* _Stated problem_: Output everything from the first line of the entries down to and including the line that contains "genus: Columba" as a JSON list of strings, one string per line, with blank lines omitted.

#### Extracted material ####

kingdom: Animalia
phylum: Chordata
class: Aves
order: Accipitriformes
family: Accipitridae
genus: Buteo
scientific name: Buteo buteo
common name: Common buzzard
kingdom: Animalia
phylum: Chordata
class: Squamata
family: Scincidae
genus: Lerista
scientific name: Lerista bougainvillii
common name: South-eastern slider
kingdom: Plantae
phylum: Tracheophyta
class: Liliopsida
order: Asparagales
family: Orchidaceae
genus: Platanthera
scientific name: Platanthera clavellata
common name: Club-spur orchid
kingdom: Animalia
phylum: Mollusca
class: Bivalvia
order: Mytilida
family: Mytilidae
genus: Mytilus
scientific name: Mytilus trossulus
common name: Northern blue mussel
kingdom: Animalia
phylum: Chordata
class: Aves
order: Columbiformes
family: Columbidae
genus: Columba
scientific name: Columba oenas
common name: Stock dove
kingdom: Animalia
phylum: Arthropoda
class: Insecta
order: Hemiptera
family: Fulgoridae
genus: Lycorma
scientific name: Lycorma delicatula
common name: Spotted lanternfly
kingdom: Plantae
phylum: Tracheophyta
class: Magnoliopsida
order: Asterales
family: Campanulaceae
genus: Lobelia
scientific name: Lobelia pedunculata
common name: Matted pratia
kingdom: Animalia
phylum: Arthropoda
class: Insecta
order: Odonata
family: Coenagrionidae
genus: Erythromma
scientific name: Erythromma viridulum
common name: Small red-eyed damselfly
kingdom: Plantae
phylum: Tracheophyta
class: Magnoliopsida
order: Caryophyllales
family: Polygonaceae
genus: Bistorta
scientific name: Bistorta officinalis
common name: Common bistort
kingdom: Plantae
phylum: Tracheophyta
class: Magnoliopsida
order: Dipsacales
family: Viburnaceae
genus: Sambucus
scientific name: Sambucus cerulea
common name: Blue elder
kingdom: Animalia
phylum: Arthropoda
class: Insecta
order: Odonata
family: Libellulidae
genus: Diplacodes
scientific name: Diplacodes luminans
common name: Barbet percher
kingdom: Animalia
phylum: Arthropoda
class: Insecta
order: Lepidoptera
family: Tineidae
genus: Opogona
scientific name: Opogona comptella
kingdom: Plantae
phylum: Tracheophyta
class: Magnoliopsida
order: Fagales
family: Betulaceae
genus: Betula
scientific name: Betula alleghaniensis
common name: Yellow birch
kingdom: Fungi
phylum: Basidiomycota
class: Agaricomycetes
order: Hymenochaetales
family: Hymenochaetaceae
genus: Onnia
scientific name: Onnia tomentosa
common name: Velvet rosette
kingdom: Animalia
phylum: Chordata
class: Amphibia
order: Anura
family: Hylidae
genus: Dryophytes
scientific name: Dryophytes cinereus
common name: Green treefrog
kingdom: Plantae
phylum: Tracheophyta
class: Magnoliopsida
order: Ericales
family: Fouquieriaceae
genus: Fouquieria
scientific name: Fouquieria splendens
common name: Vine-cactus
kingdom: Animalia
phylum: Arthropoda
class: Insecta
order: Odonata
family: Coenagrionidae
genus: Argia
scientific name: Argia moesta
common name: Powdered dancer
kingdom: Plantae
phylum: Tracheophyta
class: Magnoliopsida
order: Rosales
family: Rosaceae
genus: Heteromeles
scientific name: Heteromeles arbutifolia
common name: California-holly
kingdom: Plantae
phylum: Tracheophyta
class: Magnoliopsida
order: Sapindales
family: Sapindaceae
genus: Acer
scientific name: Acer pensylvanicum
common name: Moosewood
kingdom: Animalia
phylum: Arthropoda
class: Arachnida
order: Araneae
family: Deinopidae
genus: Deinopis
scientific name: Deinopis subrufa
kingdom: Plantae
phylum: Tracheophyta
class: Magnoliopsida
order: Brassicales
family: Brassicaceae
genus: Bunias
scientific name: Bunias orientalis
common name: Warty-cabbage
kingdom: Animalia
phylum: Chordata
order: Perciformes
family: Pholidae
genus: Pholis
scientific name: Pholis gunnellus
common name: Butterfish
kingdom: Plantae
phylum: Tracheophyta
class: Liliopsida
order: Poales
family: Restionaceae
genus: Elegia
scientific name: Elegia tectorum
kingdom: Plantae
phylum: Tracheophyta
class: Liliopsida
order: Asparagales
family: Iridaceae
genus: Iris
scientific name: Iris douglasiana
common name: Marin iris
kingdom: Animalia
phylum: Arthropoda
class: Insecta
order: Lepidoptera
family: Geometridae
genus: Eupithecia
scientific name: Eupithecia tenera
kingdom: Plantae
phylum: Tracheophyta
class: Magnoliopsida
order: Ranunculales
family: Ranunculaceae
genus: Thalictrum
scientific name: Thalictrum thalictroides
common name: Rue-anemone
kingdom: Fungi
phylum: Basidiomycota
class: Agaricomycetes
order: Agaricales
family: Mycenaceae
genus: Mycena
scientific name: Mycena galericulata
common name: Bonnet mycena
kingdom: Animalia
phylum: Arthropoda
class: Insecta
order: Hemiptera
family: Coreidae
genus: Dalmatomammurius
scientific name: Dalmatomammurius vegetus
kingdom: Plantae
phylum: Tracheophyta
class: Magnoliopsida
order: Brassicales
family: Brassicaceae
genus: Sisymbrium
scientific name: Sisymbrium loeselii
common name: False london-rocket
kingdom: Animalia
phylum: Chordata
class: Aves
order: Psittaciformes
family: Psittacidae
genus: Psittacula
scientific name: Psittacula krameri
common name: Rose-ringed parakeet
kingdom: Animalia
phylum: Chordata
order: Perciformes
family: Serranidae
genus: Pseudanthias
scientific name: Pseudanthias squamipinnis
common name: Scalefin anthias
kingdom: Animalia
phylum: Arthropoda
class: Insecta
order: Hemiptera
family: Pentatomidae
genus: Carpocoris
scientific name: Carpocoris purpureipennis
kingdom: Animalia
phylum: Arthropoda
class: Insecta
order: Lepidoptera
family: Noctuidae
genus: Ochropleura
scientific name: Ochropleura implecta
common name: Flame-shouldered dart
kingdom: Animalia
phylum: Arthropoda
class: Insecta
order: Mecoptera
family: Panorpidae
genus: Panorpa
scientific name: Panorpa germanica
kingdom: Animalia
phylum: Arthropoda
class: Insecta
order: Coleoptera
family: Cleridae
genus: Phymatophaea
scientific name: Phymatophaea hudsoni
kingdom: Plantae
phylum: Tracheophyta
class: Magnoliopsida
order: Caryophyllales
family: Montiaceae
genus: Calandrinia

####

* _Solution to the exercise_:
[
  "kingdom: Animalia",
  "phylum: Chordata",
  "class: Aves",
  "order: Accipitriformes",
  "family: Accipitridae",
  "genus: Buteo",
  "scientific name: Buteo buteo",
  "common name: Common buzzard",
  "kingdom: Animalia",
  "phylum: Chordata",
  "class: Squamata",
  "family: Scincidae",
  "genus: Lerista",
  "scientific name: Lerista bougainvillii",
  "common name: South-eastern slider",
  "kingdom: Plantae",
  "phylum: Tracheophyta",
  "class: Liliopsida",
  "order: Asparagales",
  "family: Orchidaceae",
  "genus: Platanthera",
  "scientific name: Platanthera clavellata",
  "common name: Club-spur orchid",
  "kingdom: Animalia",
  "phylum: Mollusca",
  "class: Bivalvia",
  "order: Mytilida",
  "family: Mytilidae",
  "genus: Mytilus",
  "scientific name: Mytilus trossulus",
  "common name: Northern blue mussel",
  "kingdom: Animalia",
  "phylum: Chordata",
  "class: Aves",
  "order: Columbiformes",
  "family: Columbidae",
  "genus: Columba"
]